Pentaho Data Integration

Version
9.3.x
Audience
anonymous
Part Number
MK-95PDIA003-15
Avro Input Avro Fields Tab

The table in the Avro Fields tab defines the following properties for the input fields from the Avro source:

Field Property Description
Avro path (Avro type) The location of the Avro source (and its format type).
Indexed values

The index key to use in an Avro path collection. You can use this field for map or array expansion, which expands array or map values to return multiple rows of data.

  • To return map elements, specify an index key.
  • To return array elements, specify the array index number, or use the asterisk wildcard (*) to return all elements of an array.

When this field is left blank, data is not returned for the field.

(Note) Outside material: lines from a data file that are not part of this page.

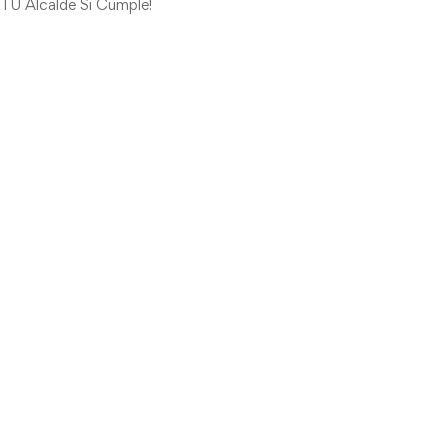
 TU Alcalde Si Cumple!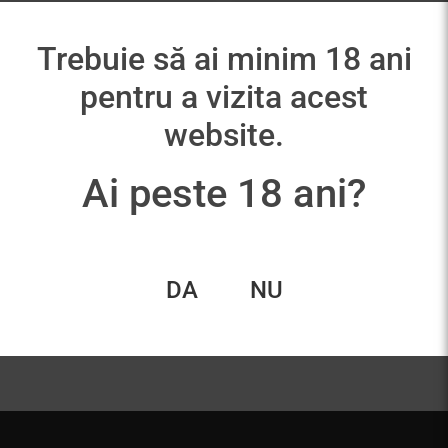
Trebuie să ai minim 18 ani
pentru a vizita acest
website.
Ai peste 18 ani?
Granja Remelluri Gran
Lanzaga
Reserva 2012
150,00
lei
450,00
lei
DA
NU
Adaugă în coș
Adaugă în coș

Name The name of the input field.
Type The type of the input field, such as String or Date.
Format The format of the input field.

The Avro Fields tab also contains the following options for specifying how certain fields behave in this step:

Option Description
Pass through fields from previous step

Specify how fields pass through this step:

  • Select to pass the fields from the previous step along with the fields in the current step to the next step.
  • Clear to not pass these fields to the next step.
Allow null values for missing paths or fields

Specify how missing fields should be replaced:

  • Select to replace missing fields in the incoming data with null values.
  • Clear to not replace missing fields with null values.

After you have provided a path to an Avro data file or Avro schema, click Get Fields to populate the fields.

These fields represent the Avro schema. When the schema field is retrieved, the Avro type is converted to an appropriate PDI type. A user can change the PDI type. Below is the Avro-to-PDI data type conversion table.

Avro Type PDI Type
String String
TimeStamp TimeStamp
Bytes Binary
Decimal BigNumber
Boolean Boolean
Date Date
Long Integer
Double Number
int Integer
float Number
Note: The default format mask for the date type is yyyy-MM-dd. The default format mask for the timestamp type is yyyy-MM-dd HH:mm:ss.SSS. If the data stored is any other format, and was stored as a string data type, it will not be possible to retrieve the column data. In that case, null will be returned for that column.